I thought of Hans Holz, wounded, out there on a horse without a saddle, with his fancy gun, the one designed, perhaps, for killing a brand-new president-elect. But before that he had another job to do. He’d been assigned to cover this espionage operation and to make sure the goods were delivered—the goods he carried in his shirt pocket. He wouldn’t ride off and leave the job unfinished; he wouldn’t let the people he was expecting fly into a trap.
It was time for the old pro, me, to show that he could do something besides lie around to be rescued by a couple of kids and a dog. I started thinking my way into Holz’s mind. It wasn’t hard, since it was a mind very much like mine, but I was interrupted by an indignant female voice from the nearby tent.
“Matt, for God’s sake! Are you going to leave me tied up in here all night with a corpse for company?”
Davis started that way. I said, “Hold it. Untie her feet, take her to the cook tent, and tie her again, securely. Make sure the stove is nice and warm and she’s got plenty of blankets.”
“But—”
I was annoyed with him and with Libby. I was trying to read Holz’s mind at long range, and they weren’t being a bit of help.
“Do it,” I said.
“But I thought—”
“How much security clearance has she got with your people?”
“Well, none, but—”
“And none with me,” I said. “So leave her tied. Okay?”
So much for our mystery woman. She could remain a mystery, a hog-tied mystery, until I had time to bother with her.
32
It was warm and pleasant in the big cook tent with the fire crackling in the stove and a kerosine lantern throwing a yellow light over the table on which lay, now, just one exhibit: a
business-like 7mm Magnum rifle equipped with a six-power telescopic sight. One collar was back on the pup; the other had been tossed aside. Grant Nystrom’s revolver was back under my belt, which had been returned to duty, and the Buck knife was back in my pocket; but neither of these was apt to do me much good in this mountainous country, dealing with an expert and well-equipped long-range rifleman. Holz was no fuzzy-faced boy with a woodchuck gun. If I could stalk within two hundred yards of him without getting shot, I’d be doing well. But first I had to find him.
Libby said angrily, “Matthew Helm, if you don’t cut me loose this minute, I… I’ll…” She was so mad she couldn’t finish the sentence.
I looked at her where she’d been bedded down comfortably near the stove. Her hair was mussed and her face was pink and lovely among the rough blankets.
I said, “You’re warm and dry. You couldn’t go anywhere even if you weren’t tied up. Now shut up and let me figure something out, will you?”
“But I don’t understand! It’s so damn unreasonable, darling. You can’t think I—”
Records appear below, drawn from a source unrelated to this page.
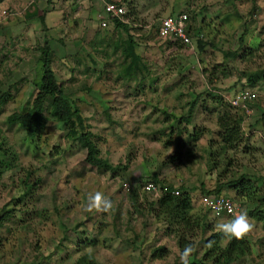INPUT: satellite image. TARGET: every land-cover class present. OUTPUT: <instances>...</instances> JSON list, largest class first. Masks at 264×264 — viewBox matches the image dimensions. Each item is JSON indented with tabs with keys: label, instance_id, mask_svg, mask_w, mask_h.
Wrapping results in <instances>:
<instances>
[{
	"label": "rangeland",
	"instance_id": "obj_1",
	"mask_svg": "<svg viewBox=\"0 0 264 264\" xmlns=\"http://www.w3.org/2000/svg\"><path fill=\"white\" fill-rule=\"evenodd\" d=\"M131 1L125 9L140 28L133 31L143 63L130 69H125L128 60L121 52L113 50L118 39L114 31L70 30L67 12L54 28L50 22L42 26L38 0L0 1V140L15 156L14 166L0 177V264H77L81 253L75 244L84 237L92 247L82 252L97 264H180L174 237L163 234V223L150 214L155 194L139 192L140 183L153 176L173 190L195 191L201 183L211 186L225 178L226 169L230 175L225 179L245 173L254 182L255 195L264 199V79L256 73L252 85L244 82L264 68V0ZM28 3L31 7L24 9ZM191 9H199L201 37L214 42L215 49L194 45L192 55L172 48L168 52L155 36L158 19ZM143 26L145 31L137 35ZM44 40L52 48L51 67L65 101L82 117L99 156L118 165L116 169L86 164L84 150L68 137L63 122L45 119L34 140L6 123L7 115L31 104L39 75L37 48ZM214 62L229 72L227 77L216 72L221 87H246L256 94L251 117H245L249 124L255 121L256 129L249 128L250 146L244 154L220 151L216 110L208 99L202 98L205 108L196 106L188 123L180 120L192 96L205 88L204 71ZM222 94L228 99L229 93ZM196 127H204L208 136L193 143L189 134L194 128L199 132ZM174 152L175 162L168 163ZM24 180L33 183L28 190L22 189ZM123 182L138 190L137 201L122 188ZM97 191L112 201L109 212L85 210L88 196ZM222 195L235 196L227 187ZM259 207L264 212V203ZM202 211L192 212L204 214L214 226L217 220ZM250 220L254 228L245 236L250 252L233 264H264V222ZM158 246L166 253L150 259Z\"/></svg>",
	"mask_w": 264,
	"mask_h": 264
},
{
	"label": "trees",
	"instance_id": "obj_2",
	"mask_svg": "<svg viewBox=\"0 0 264 264\" xmlns=\"http://www.w3.org/2000/svg\"><path fill=\"white\" fill-rule=\"evenodd\" d=\"M184 9H186V6ZM199 9H191L190 12L186 10L188 15L187 24L190 39L189 44H183L178 39H174L171 42L165 40V46L163 47L167 49L172 48L174 50H178L179 52L183 51L185 53H189V55L193 54L194 45L199 50L205 49L206 46L215 49L216 46L214 42L201 37L202 34L200 32V27L196 24ZM113 20L116 28H126L125 24L119 22L117 19L114 18ZM39 21L42 22V17H40ZM242 38L243 33L239 36L240 42L242 41ZM37 49L39 51L37 57V62L39 63V75L34 97L28 107L7 115L5 117L6 123L9 125L19 126L24 131L26 137L30 140H34L41 130L45 119H50L55 122H63L67 125L68 137L70 136L73 138L84 150V162L86 164L103 171L116 169L118 165L113 166L107 160L99 156L98 149L92 139L91 132L86 130L82 124V117L76 110H72L65 101L61 85L56 79L51 67L53 60L52 48L48 45V42L44 40L42 45ZM167 51L170 52L169 49ZM122 52L124 58L128 60V64L125 69H130L133 65H137L139 62H142V58L133 52L129 36L127 38V42L123 44ZM216 72H220L222 77H227L229 73L226 68L220 64V62H214L210 69L207 70L206 74L204 71L205 78L203 77V79L205 82V88L202 92L195 93L192 96L187 105L186 115L181 117L180 120H184L188 123L191 120L193 109L196 106L202 105V108H205V106L201 103L202 98L208 99L210 104L214 106V112L216 110L215 136L216 140H218V144L220 145V151L223 153H227L228 151H237L244 154L249 144L246 142L249 137V128L256 129L254 126L255 121L252 124L247 123L245 120L247 115H245L240 108L231 106L228 99L224 98L222 91L229 93V96H231L238 89L253 90L246 87H240L232 91L230 89L228 90L227 87L223 88L217 83L218 77L215 76ZM256 73H261L264 79L263 68L251 72L244 82L249 86L252 85L254 75ZM252 102L250 103V106L255 107ZM248 117L251 116L248 115ZM245 121L248 125H245ZM203 135L208 136V132L205 131L204 127H202V129L200 128L199 132L194 128V130L189 134V140L195 143ZM211 140L212 139L208 140V145L212 144ZM169 141L170 140L166 141L165 144H168ZM178 145L177 149H180L181 145ZM209 155H211V153H209ZM223 155L225 156V154ZM223 159H225V157H223ZM175 160L176 152H174L173 155L167 159V162L173 163ZM14 163L15 156L13 155V152L4 147L3 141L0 140V177L4 171L12 168ZM226 164H229V161ZM211 165H213V163ZM124 168L125 167L122 169ZM212 169H214V166ZM222 174V177L225 178L227 174L230 175L226 169H223ZM225 178L214 181L211 186L201 183L199 186L200 188H198V190L195 189L196 194L198 196H218L222 195L224 187H227L235 194V196L231 199L237 208L240 210L243 209L244 211V207L241 206V202H244L247 205L245 211L247 212L249 218L264 222V212L260 211L259 207L261 203H264V199L255 195L257 189H255L253 180L247 177L245 173H240L236 176H233L232 173L231 177H227V179ZM146 181H152L155 183L159 190V194L156 197L155 202L150 205V214L154 219L163 223V234H170L174 237L180 256L186 245H193L194 251L188 257V264H233L249 254L250 246L245 237L241 240L232 239L231 241H225L222 243L224 239L222 234L214 231V226L206 220V216L203 218L204 214H196L191 211V198L192 193L195 191H190L184 187H178V189H175L177 191V194L175 195L173 194V191L175 190H173L170 185L161 182V180L156 179L154 176ZM123 183L128 185L126 190L129 194L131 192L130 197L132 201H137L139 192L144 194L141 192L140 187L139 192H137L138 190L131 189L128 182ZM32 184L33 183H29L24 180L21 183L23 186L22 189L28 190ZM235 200H238L240 204H236ZM201 209L203 208L201 207ZM202 212L207 214L204 210ZM210 219L216 221L214 218L210 217ZM204 232H208L207 236H204ZM1 242L2 237H0V244ZM75 246V251L81 253L77 259V264H97L90 255L82 252L85 248L92 247L91 242L88 241L87 237H84L82 241L77 242ZM198 246L202 248V253L197 256L199 249ZM163 253H166L165 248L163 246H158L151 250L149 258L152 260L159 259L163 256ZM41 261L43 262V259ZM38 264H41V262ZM180 264H182V262Z\"/></svg>",
	"mask_w": 264,
	"mask_h": 264
},
{
	"label": "crops",
	"instance_id": "obj_3",
	"mask_svg": "<svg viewBox=\"0 0 264 264\" xmlns=\"http://www.w3.org/2000/svg\"><path fill=\"white\" fill-rule=\"evenodd\" d=\"M39 1V14H41L42 12L44 13L43 17H42V22L39 21L42 26H49L47 25L49 22L51 23V25L53 26V28L55 27L56 23L59 22L60 20H62V17L60 16L61 13H65L67 12L69 14L68 16V20H63L66 21V23L71 22V27L70 30L74 29L75 30H95V32H97L96 28H108L111 30V32L114 31V33L116 34L115 36L118 37V39H116V44L113 48L114 51H119L121 52V54L123 55V44L125 42H127V38L128 36L131 39V44H132V49L133 52L142 57V55L138 52L140 47H141V43H137L136 42V37L134 35L135 32L133 31V29H140L139 26L137 24H135V19H133V16H130L128 14H126L127 10L125 9L126 7L131 6L132 1L131 0H38ZM124 1V2H123ZM106 2H116L117 4H119L120 6L123 7L124 9V14H123V18L124 21L121 22L123 24H125L126 28H116L114 26V18H105L103 19L102 17L100 18V15L102 14V8L103 5ZM30 4V3H28ZM32 4L30 5H25V8H28L29 6L31 7ZM166 15H171V14H162L163 16ZM40 19V17H39ZM102 19L105 21L106 25L101 27L99 25L100 21H102ZM117 19V18H115ZM65 23V24H66ZM143 30L137 32L138 34H141V32L143 33L145 31V26H143ZM136 30V31H137ZM125 35H127V38L125 39ZM121 36V37H120ZM156 36V33H155ZM121 38V39H120ZM156 38V37H155ZM157 39V38H156ZM159 39V38H158ZM159 42H163L165 40H158ZM113 45V44H112ZM153 45V44H152ZM157 46V45H156ZM137 48V49H136ZM169 49V48H168ZM127 65V64H126ZM232 192V190H230ZM198 195L194 192L192 193V198H191V202H192V211L193 208L195 211L197 210H201V206L199 205L198 202ZM241 206L246 208L247 205L244 202H241ZM239 208L237 210V213L239 212ZM243 210V209H241ZM240 210V211H241ZM233 218L230 217L228 219H223V220H229ZM222 219L217 220L220 221ZM161 229L163 227V225H160ZM163 232V230H162ZM164 233V232H163ZM208 234V232H206Z\"/></svg>",
	"mask_w": 264,
	"mask_h": 264
},
{
	"label": "built area",
	"instance_id": "obj_4",
	"mask_svg": "<svg viewBox=\"0 0 264 264\" xmlns=\"http://www.w3.org/2000/svg\"><path fill=\"white\" fill-rule=\"evenodd\" d=\"M124 9L116 2H106L102 8V14L100 18H117L121 22L124 21L122 17ZM102 19L99 25L105 26L106 23ZM188 15L186 12H178L175 15H166L158 19L156 26V36L160 40L172 41L178 39L183 44H189V30L187 24ZM256 98L255 92L248 89H238L231 96L228 97V102L233 107L240 108L245 115H249L252 112L250 103ZM122 188L127 189L126 183L122 184ZM140 190L144 194H151L157 197L159 194L158 187L152 181H146L140 185ZM173 194H177V191H173ZM199 205L203 208L207 214L216 220L228 219L237 213V207L234 205L231 198L223 195L210 196V195H199ZM212 204L219 206V211L215 212L211 207ZM231 209V211H229Z\"/></svg>",
	"mask_w": 264,
	"mask_h": 264
},
{
	"label": "clouds",
	"instance_id": "obj_5",
	"mask_svg": "<svg viewBox=\"0 0 264 264\" xmlns=\"http://www.w3.org/2000/svg\"><path fill=\"white\" fill-rule=\"evenodd\" d=\"M112 207V201L105 197L101 192L97 191L95 194H90L88 196L85 210L106 213L109 212ZM211 207L215 212L219 211L218 205L212 204ZM229 211H231V209H229ZM253 228L254 224L251 222L247 212L243 210L236 213L233 218L229 220L222 219L214 225V231L222 234V237L226 241H231L232 239L241 240L248 235ZM193 251V245L189 244L185 246L183 252L181 253L182 264H188V257L193 253Z\"/></svg>",
	"mask_w": 264,
	"mask_h": 264
}]
</instances>
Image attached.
“Look,” I said warily, “at the moment, strange as it may seem and unflattering though it may be, I don’t have time to think about you at all. That’s why you’re tied up, so I don’t have to think about you. When I’ve taken care of Mr. Wood, I’ll deal with you. Maybe I’ll apologize. Maybe I’ll even bend over and let you kick me hard. Okay? In the meantime, just be quiet.”
“Well, I don’t know what you expect to accomplish by just sitting there staring at that silly rifle—”
I drew a long breath and took a handkerchief from my pocket. It wasn’t very clean. I twisted it to form a loose rope, deliberately.
“If you insist,” I said, “if you absolutely insist on being gagged as well as tied—”
“Matt, you wouldn’t dare!”
I started to rise, but settled again as Pat Bellman entered the tent. She had a yellow cartridge box in her hand, and for a moment I was hopeful, then I saw that it was too small to hold the long Magnum cartridges.